EXCERPTED TEXT:
◇ ◇ ◇ ◇ ◇ ◇ ◇

I’m loading data from a schema to another schema on the same Oracle database but it’s slower than when I write a SQL insert statement manually. The bottle neck of the execution is in the steps from the LKM SQL to SQL. What should I do?

Why does it happen?

Loading Knowledge Modules (LKMs) are used to load the data from one Data Server to another. It usually connects to the source and the target Data Server to execute some steps on each of them. This is required when working with different technologies or different database instances for instance. So if we define two Data Servers to connect to our two database schemas, we will need a LKM.

In this example, I will load a star schema model in HR_DW schema, using the HR schema from the same database as a source. Let’s start with the approach using two Data Servers. Note that here we use directly the database schema to connect to our Data Servers.

Two Data Servers connecting to the same database instance, using directly the database schema to connect.

And here are the definitions of the physical schemas :

Physical Schemas

Let’s build a simple mapping using LOCATIONS, COUNTRIES and REGIONS as source to denormalize it and load it into a single flattened DIM_LOCATIONS table. We will use Left Outer joins to be sure we don’t miss any location even if there is no country or region associated. We will populate LOCATION_SK with a sequence and use an SCD2 IKM.

Mapping - Logical tab

If we check the Physical tab, we can see two different Execution Groups. This mean the Datastores are in two different Data Servers and therefore a LKM is required. Here I used LKM SQL to SQL (Built-In) which is a quite generic one, not particularly designed for Oracle databases. Performances might be better with a technology-specific KM, like LKM Oracle to Oracle Pull (DB Link). By choosing the right KM we can leverage the technology-specific concepts – here the Oracle database links – which often improve performance. But still, we shouldn’t need any database link as everything lies in the same database instance.

◇ ◇ ◇ ◇ ◇ ◇ ◇

Stored records:

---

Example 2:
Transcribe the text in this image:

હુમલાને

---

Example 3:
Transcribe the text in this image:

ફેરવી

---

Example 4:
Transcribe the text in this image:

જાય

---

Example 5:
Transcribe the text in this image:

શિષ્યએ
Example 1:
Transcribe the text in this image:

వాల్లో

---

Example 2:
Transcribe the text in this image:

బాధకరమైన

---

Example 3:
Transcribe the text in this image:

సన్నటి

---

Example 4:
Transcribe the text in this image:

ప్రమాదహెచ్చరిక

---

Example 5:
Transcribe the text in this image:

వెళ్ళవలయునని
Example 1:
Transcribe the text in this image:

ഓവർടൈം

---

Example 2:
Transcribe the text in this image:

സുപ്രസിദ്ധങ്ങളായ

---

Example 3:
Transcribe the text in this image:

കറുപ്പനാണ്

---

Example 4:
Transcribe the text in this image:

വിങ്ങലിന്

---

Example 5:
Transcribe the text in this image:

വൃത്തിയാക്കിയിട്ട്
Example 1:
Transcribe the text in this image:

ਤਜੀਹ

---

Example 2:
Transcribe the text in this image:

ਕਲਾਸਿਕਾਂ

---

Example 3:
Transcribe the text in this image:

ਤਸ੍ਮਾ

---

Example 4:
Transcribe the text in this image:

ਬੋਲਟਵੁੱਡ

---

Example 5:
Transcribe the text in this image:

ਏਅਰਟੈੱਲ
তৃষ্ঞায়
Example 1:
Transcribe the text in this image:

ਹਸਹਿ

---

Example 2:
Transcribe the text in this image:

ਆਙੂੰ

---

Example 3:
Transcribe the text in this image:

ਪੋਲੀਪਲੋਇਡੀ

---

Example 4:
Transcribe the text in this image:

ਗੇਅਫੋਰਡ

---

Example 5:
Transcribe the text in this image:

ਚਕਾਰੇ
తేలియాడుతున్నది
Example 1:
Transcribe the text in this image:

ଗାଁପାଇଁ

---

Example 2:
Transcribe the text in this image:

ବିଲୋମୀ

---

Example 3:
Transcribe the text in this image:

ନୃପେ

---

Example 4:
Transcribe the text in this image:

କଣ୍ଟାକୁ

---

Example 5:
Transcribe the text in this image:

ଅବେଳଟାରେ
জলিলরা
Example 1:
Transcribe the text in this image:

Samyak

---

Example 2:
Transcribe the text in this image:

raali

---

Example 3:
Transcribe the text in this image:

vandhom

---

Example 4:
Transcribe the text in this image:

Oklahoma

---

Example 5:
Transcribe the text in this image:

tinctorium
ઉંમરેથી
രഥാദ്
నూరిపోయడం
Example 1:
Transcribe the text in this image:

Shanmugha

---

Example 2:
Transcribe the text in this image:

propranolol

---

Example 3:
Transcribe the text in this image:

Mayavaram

◇ ◇ ◇ ◇ ◇ ◇ ◇

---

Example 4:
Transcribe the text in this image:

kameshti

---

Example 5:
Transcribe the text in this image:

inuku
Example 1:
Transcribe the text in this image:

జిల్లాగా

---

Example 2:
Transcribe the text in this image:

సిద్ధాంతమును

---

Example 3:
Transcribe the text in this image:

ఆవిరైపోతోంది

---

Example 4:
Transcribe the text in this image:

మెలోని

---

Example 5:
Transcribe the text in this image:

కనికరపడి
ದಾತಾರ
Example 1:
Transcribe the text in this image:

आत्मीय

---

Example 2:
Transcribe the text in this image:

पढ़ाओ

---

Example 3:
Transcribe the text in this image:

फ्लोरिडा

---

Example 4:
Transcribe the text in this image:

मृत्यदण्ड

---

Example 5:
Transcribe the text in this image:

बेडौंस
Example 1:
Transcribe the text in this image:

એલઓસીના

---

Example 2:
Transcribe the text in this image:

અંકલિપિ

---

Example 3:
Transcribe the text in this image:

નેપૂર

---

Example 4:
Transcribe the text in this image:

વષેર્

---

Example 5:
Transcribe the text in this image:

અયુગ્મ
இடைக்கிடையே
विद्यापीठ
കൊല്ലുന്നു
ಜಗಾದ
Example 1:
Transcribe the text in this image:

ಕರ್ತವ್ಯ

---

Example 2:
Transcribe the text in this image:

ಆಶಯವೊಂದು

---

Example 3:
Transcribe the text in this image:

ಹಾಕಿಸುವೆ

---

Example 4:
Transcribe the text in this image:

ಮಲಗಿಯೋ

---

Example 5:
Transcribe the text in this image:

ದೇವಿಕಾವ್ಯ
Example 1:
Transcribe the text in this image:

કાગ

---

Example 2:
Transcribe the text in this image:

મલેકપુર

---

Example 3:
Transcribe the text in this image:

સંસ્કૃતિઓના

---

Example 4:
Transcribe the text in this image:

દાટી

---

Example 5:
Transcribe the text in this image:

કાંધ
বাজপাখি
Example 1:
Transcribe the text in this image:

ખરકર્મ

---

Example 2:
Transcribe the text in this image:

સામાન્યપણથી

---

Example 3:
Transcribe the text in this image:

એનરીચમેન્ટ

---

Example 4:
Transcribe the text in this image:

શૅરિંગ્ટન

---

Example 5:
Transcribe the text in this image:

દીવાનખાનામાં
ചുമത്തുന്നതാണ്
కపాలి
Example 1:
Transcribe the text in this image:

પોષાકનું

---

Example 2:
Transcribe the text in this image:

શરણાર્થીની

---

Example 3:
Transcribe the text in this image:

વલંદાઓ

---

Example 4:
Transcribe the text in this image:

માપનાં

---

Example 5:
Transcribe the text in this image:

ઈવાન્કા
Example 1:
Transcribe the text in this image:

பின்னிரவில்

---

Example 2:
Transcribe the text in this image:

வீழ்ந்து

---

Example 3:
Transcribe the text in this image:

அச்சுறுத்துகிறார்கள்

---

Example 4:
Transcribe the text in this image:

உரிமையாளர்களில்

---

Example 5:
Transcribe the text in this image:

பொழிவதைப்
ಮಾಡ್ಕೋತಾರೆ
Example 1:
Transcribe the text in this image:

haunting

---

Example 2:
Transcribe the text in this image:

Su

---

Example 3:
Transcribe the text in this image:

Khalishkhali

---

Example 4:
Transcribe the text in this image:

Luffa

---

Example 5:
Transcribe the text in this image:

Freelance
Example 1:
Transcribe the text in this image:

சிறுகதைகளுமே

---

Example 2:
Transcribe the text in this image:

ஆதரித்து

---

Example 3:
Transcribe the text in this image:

◇ ◇ ◇ ◇ ◇ ◇ ◇

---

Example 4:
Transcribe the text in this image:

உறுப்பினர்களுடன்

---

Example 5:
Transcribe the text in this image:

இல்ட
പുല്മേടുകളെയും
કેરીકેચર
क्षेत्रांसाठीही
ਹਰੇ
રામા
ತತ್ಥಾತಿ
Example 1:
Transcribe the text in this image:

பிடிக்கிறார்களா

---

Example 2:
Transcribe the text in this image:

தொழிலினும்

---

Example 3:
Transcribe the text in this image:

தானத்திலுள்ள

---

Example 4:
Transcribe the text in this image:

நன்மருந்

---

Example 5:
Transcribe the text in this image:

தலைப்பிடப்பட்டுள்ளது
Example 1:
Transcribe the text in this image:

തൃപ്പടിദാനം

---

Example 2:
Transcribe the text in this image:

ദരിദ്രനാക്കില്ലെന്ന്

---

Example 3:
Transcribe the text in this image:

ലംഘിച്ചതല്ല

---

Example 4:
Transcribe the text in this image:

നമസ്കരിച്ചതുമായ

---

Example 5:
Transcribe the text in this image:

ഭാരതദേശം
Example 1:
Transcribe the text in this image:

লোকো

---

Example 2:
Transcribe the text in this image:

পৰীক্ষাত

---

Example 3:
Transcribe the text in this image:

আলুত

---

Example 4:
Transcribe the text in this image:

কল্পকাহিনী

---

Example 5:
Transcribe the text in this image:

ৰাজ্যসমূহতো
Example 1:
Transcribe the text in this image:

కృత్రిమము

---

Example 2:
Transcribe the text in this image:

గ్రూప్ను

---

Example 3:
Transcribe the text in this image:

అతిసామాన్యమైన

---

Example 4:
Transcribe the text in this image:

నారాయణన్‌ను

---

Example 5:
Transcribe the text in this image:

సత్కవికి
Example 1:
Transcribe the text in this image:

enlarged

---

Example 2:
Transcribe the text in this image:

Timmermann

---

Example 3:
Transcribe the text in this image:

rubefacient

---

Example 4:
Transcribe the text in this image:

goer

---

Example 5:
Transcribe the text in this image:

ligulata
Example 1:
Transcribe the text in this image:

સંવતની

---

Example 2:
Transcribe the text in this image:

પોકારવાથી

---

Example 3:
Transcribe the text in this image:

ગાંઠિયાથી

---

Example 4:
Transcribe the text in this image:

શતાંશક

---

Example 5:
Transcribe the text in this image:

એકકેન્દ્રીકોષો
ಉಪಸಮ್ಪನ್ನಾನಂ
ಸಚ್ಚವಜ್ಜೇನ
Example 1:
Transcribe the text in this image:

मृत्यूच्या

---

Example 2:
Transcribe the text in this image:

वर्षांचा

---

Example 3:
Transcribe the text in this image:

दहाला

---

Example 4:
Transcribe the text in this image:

◇ ◇ ◇ ◇ ◇ ◇ ◇

LIST OF TASKS:
A. Answer these from the excerpt on loading data between Oracle schemas:
(i) Which schema does the star schema model get loaded into?
(ii) What is used to fill LOCATION_SK?
(iii) Which LKM was picked on the Physical tab?
B. From the excerpt on loading data between Oracle schemas, print the passage that begins at the words "In this example, I" and stops after the words "our Data Servers.".
You won't need the items for anything here.

RESPONSES TO THE EXERCISE:
A.
(i) HR_DW
(ii) A sequence
(iii) LKM SQL to SQL (Built-In)

B.
In this example, I will load a star schema model in HR_DW schema, using the HR schema from the same database as a source. Let’s start with the approach using two Data Servers. Note that here we use directly the database schema to connect to our Data Servers.